Tencent Cloud is eager to tap Asia’s growing demand for media services, offering up a product portfolio that includes newly launched “metaverse-in-a-box” to help businesses with their Web3 initiatives. The Chinese tech giant, however, remains coy on how generative artificial intelligence (AI) tools such as ChatGPT, will play a role in its overall vision.
For now, it is openly bullish about market opportunities in media services, which it believes will grow 19-fold in Asia-Pacific between 2016 and 2026. It is the region with the most video-on-demand subscribers, said Poshu Yeung, Tencent Cloud International’s senior vice president, during a media briefing in Singapore.
Regional markets such as Singapore, Malaysia, Indonesia, and Thailand, will see significant growth opportunities in media services, driven by accelerated growth in Southeast Asia’s data centre industry, Tencent said.
The cloud vendor last year launched its media services business, touting it as a one-stop audio and video offering that spanned video-on-demand, live streaming, real-time communication, and instant messaging services, amongst others. Of the 400 media services it offers, 150 are available outside of China.
Backed by a wider company ecosystem that has more than 20 years of experience in online games and media development, Tencent Cloud is able to tap this knowledge pool in its media services delivery, Yeung said.
Also central to this is the company’s “immersive convergence” strategy, which encompasses technologies including Web3 that help bring together the online and physical environments to offer seamless connectivity and user experience.
To drive Web3 development, for instance, Tencent on Wednesday launched “metaverse-in-a-box”, which offers a suite of tools including SDKs and low-code applications to help businesses quickly develop metaverse services.
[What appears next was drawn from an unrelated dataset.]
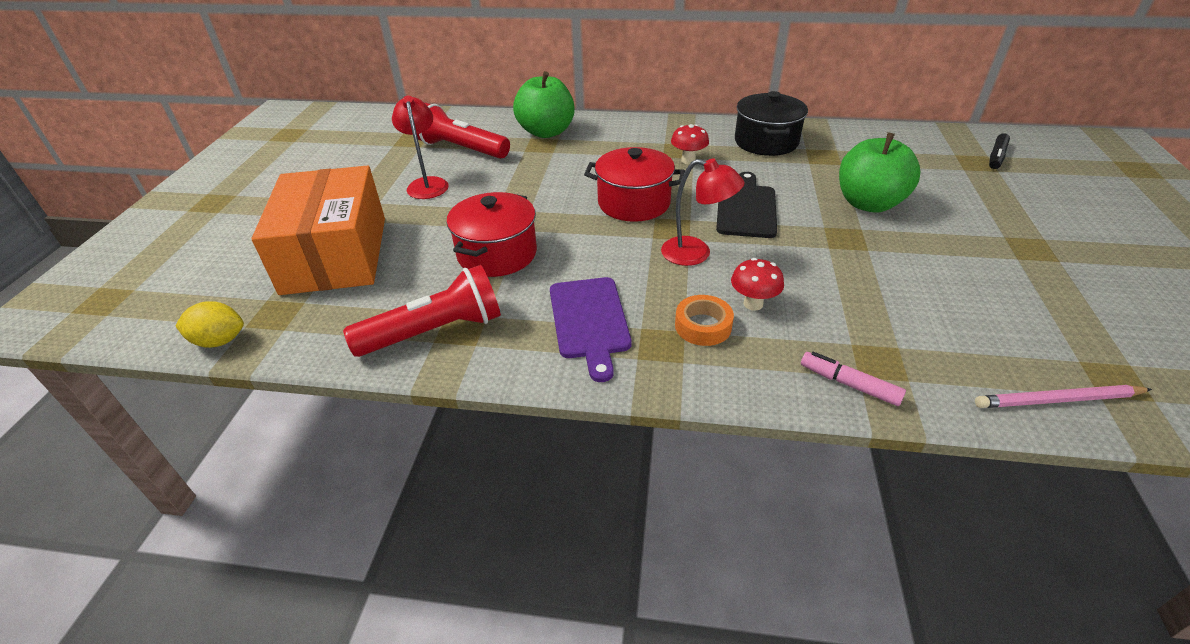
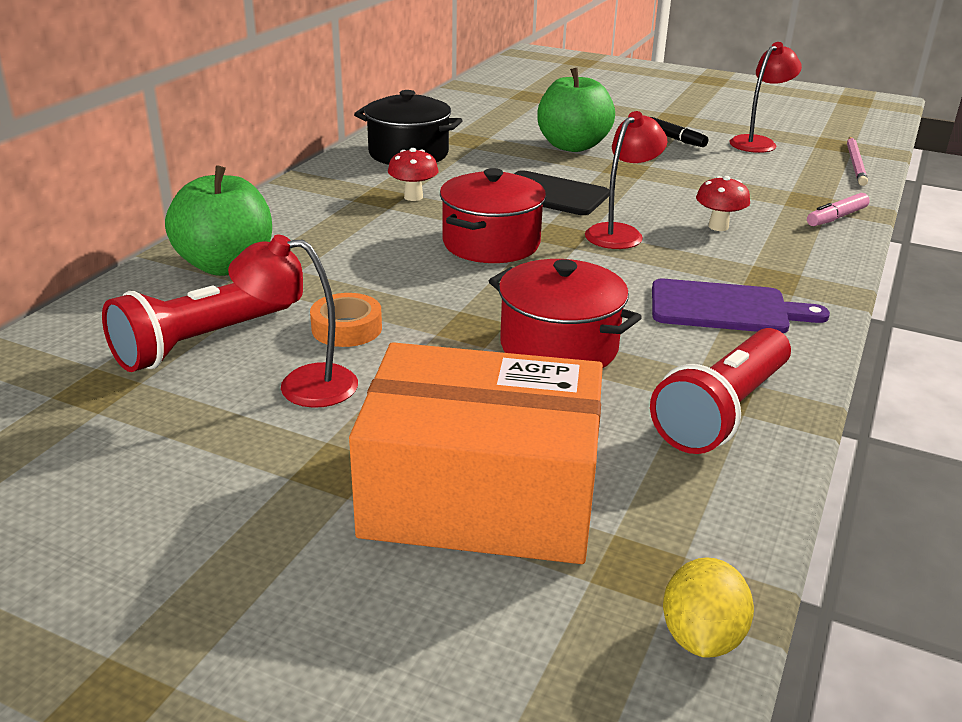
camera: 75 degrees left, 10 degrees down
(434, 331) = (722, 411): red flashlight -> red flashlight turned 135 degrees counterclockwise
(703, 326) = (747, 254): orange tape -> orange tape (347, 328)
(996, 157) = (526, 88): black marker -> black marker (675, 139)
(1031, 313) = (758, 142): none -> red lamp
These can be applied in games, media and entertainment, as well as traditional sectors, according to Tencent.
Yeung said: “We see a future with Web3, a new iteration of the internet that ushers in the concept of ‘immersive convergence’ where the physical and digital economies meet and integrate. With more businesses now keen to explore and adapt to an efficient, transparent digital future, we are ready to leverage our technical experience in the fields of games, audio, and video to provide technical support for Web3, and work with industry partners to create a more immersive experience and nurture a better Web3 ecosystem.”
ZDNET asked where generative AI tools fit into this strategy and why ChatGPT was generating so much interest when AI chatbots, including those offered by Tencent, had been in the market for several years.
While Tencent was said to also be exploring similar plans, its executives were reluctant to share details or confirm a roadmap.
When probed further, Yeung said the vendor had been tapping AI technologies and integrating these into its products for “years”. Similarly, he noted that Tencent had been working on metaverse technologies–for instance, in its online games–before the term was formally established in the industry.
Adding that generative AI was just another descriptive term that now was widely used, he said while there were no specific plans related to ChatGPT, the vendor would continue its work in the AI field and to explore new developments.
Tencent was more willing to share its plans for Web3, which now will include the development of blockchain API (application programming interface) services, following a new partnership agreement with Web3 infrastructure provider Ankr. Deployed over Tencent’s cloud infrastructure, these API services will provide a global decentralised network of RPC (remote procedure call) nodes that can power Web3 development projects.
Tencent on Wednesday also signed up three Web3 blockchain partners to help businesses with their Web3 deployment. The partners include Ava Labs, which provides smart contracts platform Avalanche that is touted to enable Web3 developers to build scalable, custom applications. An Avalanche node has been set up on Tencent Cloud.
“We think the biggest breakthrough for Web3 is that it introduces more ownership and privilege for users,” said Yimin Long, Tencent Cloud’s general manager for media solutions. These will need to be facilitated with smart contracts, he added.
Further development in Web3 will lead to more diverse applications, such as the development of chatbots and group management for chat services, Long said.
Pointing to the metaverse, he said Tencent’s experience in online games and communication services spanning text, audio, video, and 3D, will be a competitive advantage.